● To be done
Put the lines of the listing, starting at its first line and ending at the line that contains "text_box [775, 191, 914, 293]", into a Markdown table with the columns Row and Text, omitting blank lines. Include only these lines.

— BEGIN Given data —

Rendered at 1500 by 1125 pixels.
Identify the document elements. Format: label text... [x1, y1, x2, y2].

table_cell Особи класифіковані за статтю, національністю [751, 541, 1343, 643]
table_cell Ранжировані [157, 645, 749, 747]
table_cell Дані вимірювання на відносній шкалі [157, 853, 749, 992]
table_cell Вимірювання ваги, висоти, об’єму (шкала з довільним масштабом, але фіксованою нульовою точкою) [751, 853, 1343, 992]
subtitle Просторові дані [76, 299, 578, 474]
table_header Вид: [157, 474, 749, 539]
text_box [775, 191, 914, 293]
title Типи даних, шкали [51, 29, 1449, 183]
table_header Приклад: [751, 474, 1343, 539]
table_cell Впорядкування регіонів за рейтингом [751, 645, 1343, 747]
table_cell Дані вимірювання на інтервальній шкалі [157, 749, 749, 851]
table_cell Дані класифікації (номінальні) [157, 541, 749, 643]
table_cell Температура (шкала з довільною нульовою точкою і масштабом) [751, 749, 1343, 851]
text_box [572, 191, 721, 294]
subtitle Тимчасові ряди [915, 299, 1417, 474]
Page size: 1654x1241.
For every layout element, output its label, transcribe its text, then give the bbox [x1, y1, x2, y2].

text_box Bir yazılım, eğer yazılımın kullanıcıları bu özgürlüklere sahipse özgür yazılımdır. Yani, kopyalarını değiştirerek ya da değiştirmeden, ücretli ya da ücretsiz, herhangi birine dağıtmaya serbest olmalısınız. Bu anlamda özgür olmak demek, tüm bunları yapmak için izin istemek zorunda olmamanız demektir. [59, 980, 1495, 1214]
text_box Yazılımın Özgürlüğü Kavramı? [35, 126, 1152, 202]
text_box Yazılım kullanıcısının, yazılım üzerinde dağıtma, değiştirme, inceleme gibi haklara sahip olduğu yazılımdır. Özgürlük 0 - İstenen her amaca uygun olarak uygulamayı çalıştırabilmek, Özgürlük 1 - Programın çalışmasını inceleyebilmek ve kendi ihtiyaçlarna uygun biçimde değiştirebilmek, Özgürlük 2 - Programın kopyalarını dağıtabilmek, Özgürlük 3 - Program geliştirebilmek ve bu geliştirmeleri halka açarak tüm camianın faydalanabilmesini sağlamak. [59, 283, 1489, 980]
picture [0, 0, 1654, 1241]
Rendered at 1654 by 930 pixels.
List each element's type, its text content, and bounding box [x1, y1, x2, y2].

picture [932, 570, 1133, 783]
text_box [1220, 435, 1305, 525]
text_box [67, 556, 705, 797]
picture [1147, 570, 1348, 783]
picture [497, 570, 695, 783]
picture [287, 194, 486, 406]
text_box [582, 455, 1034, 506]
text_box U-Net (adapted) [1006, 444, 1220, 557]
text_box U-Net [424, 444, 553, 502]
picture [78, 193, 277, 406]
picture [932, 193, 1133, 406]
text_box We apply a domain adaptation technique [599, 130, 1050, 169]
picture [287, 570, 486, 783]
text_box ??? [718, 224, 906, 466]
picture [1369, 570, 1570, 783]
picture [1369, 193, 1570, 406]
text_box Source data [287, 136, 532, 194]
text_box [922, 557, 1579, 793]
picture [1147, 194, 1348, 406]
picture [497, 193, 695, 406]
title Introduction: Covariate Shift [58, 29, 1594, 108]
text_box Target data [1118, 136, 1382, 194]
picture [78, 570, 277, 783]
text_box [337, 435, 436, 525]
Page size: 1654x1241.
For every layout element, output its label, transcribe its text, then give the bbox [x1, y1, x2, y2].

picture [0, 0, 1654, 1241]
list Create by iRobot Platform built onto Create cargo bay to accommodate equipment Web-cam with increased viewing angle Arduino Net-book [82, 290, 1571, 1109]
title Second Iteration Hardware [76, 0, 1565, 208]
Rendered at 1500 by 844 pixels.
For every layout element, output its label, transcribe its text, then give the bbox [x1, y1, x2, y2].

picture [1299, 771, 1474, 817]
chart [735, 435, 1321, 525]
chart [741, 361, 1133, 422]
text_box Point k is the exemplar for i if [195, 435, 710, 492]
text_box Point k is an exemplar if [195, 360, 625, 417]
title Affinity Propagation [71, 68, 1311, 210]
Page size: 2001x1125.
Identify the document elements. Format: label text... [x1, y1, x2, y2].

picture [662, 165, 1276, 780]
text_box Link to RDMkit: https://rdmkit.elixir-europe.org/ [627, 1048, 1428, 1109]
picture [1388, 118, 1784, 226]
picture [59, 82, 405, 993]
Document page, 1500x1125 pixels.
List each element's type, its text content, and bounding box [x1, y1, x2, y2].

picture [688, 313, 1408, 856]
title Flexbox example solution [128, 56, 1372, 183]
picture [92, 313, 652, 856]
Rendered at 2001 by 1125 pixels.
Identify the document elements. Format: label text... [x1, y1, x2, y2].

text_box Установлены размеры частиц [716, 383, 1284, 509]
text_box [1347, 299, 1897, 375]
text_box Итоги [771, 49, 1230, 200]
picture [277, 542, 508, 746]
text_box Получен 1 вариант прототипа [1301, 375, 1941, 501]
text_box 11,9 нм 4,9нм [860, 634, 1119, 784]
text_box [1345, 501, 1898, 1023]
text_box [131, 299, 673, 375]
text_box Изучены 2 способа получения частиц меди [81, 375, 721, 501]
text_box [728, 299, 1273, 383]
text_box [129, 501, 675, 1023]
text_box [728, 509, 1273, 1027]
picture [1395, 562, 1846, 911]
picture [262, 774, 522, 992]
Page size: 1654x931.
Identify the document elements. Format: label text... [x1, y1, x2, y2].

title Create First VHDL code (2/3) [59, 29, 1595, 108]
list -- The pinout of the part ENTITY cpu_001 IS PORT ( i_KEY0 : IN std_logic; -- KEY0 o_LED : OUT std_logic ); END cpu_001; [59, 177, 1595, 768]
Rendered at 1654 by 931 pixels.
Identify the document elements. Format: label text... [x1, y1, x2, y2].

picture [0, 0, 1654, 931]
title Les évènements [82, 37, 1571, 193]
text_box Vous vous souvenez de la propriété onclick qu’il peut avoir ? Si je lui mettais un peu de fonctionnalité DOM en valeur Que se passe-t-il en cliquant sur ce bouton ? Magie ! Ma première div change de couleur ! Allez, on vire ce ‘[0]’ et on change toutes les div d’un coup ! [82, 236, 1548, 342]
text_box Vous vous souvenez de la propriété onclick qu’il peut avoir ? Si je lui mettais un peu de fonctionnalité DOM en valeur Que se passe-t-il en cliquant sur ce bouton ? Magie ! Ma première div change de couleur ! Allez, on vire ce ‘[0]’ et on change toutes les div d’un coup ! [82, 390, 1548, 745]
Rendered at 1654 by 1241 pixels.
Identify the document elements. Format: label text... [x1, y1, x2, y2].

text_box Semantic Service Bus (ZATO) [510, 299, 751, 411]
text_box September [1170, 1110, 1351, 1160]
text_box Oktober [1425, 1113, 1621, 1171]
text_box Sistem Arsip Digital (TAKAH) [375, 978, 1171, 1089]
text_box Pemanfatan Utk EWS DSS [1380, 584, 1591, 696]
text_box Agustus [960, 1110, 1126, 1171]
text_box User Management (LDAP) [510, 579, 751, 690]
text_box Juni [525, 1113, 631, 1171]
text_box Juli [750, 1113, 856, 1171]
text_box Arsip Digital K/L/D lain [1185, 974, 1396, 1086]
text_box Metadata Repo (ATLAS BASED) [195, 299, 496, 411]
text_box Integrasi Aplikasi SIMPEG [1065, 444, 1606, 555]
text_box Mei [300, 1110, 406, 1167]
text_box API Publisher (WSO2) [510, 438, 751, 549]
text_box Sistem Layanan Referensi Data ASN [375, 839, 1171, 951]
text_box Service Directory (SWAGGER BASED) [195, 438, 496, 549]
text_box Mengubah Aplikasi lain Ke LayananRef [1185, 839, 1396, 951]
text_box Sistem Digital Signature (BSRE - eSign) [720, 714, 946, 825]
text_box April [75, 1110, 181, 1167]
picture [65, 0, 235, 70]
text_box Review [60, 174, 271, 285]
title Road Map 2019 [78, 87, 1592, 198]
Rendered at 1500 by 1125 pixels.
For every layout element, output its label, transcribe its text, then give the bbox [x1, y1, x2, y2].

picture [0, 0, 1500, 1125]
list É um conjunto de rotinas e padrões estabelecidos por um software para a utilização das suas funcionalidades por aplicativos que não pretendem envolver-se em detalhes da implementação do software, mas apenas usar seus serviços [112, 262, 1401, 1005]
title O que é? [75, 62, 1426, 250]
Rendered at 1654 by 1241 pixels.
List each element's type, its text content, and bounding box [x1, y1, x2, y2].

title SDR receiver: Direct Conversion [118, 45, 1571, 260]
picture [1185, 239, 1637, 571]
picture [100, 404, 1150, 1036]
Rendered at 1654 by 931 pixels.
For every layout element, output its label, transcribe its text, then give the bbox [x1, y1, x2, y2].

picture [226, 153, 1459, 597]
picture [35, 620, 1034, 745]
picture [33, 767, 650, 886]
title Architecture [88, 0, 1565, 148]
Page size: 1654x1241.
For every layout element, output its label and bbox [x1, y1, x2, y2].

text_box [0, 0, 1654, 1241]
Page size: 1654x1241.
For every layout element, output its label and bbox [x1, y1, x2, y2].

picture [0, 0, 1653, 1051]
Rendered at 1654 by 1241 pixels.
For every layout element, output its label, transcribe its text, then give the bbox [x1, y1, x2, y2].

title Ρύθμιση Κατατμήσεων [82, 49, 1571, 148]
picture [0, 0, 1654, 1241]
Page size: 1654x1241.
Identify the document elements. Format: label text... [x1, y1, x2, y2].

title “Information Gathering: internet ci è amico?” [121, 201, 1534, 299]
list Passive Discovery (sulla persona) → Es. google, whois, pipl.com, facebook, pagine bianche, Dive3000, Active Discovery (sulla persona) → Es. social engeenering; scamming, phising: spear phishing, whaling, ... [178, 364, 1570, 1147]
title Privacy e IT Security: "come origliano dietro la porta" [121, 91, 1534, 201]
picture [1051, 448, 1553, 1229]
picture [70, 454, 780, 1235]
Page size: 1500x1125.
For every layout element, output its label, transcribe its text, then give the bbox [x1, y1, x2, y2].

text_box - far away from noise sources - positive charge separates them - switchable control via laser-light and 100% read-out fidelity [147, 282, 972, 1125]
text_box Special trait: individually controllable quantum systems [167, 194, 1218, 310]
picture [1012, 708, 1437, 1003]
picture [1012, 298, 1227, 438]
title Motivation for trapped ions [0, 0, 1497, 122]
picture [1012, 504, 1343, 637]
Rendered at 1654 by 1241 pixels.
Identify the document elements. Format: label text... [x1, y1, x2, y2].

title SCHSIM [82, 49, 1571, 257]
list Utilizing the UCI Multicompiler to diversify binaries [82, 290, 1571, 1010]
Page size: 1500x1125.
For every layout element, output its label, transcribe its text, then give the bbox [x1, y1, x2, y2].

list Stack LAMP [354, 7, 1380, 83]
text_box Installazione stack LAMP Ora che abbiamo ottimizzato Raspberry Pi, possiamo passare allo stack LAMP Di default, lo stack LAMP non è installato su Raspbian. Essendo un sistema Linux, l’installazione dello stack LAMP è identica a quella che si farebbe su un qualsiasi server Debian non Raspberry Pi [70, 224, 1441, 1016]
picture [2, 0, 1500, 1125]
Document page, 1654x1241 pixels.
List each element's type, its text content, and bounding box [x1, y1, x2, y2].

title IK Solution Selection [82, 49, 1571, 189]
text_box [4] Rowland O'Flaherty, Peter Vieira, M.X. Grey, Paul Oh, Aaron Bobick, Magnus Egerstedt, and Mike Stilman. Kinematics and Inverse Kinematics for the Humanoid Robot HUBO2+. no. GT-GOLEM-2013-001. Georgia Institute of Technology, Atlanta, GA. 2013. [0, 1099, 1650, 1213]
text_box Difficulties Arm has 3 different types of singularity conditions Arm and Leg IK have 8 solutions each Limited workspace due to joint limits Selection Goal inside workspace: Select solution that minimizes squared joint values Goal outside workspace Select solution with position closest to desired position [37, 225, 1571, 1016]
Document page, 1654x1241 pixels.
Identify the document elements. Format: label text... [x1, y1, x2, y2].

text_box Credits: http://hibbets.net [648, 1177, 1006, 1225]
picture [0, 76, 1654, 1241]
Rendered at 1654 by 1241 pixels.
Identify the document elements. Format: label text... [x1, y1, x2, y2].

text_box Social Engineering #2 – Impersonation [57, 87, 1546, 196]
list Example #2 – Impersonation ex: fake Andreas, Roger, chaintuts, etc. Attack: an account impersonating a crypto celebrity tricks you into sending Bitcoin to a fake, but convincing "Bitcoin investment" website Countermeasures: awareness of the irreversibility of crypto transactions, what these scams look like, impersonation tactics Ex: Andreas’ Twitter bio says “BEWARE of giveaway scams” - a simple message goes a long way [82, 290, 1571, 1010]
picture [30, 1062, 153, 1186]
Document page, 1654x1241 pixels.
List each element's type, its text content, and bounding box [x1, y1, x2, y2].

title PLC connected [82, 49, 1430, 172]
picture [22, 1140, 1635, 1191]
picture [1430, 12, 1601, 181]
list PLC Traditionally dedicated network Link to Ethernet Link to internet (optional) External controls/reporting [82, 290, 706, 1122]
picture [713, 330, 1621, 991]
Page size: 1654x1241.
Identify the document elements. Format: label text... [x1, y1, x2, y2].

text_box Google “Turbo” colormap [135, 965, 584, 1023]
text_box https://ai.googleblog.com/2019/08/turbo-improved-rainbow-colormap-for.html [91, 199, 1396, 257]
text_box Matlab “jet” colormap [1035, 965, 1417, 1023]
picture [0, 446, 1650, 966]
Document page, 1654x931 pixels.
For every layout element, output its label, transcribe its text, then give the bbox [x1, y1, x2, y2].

— END Given data —

● Response below
| Row | Text |
|---|---|
| 1 | Rendered at 1500 by 1125 pixels. |
| 2 | Identify the document elements. Format: label text... [x1, y1, x2, y2]. |
| 3 | table_cell Особи класифіковані за статтю, національністю [751, 541, 1343, 643] |
| 4 | table_cell Ранжировані [157, 645, 749, 747] |
| 5 | table_cell Дані вимірювання на відносній шкалі [157, 853, 749, 992] |
| 6 | table_cell Вимірювання ваги, висоти, об’єму (шкала з довільним масштабом, але фіксованою нульовою точкою) [751, 853, 1343, 992] |
| 7 | subtitle Просторові дані [76, 299, 578, 474] |
| 8 | table_header Вид: [157, 474, 749, 539] |
| 9 | text_box [775, 191, 914, 293] |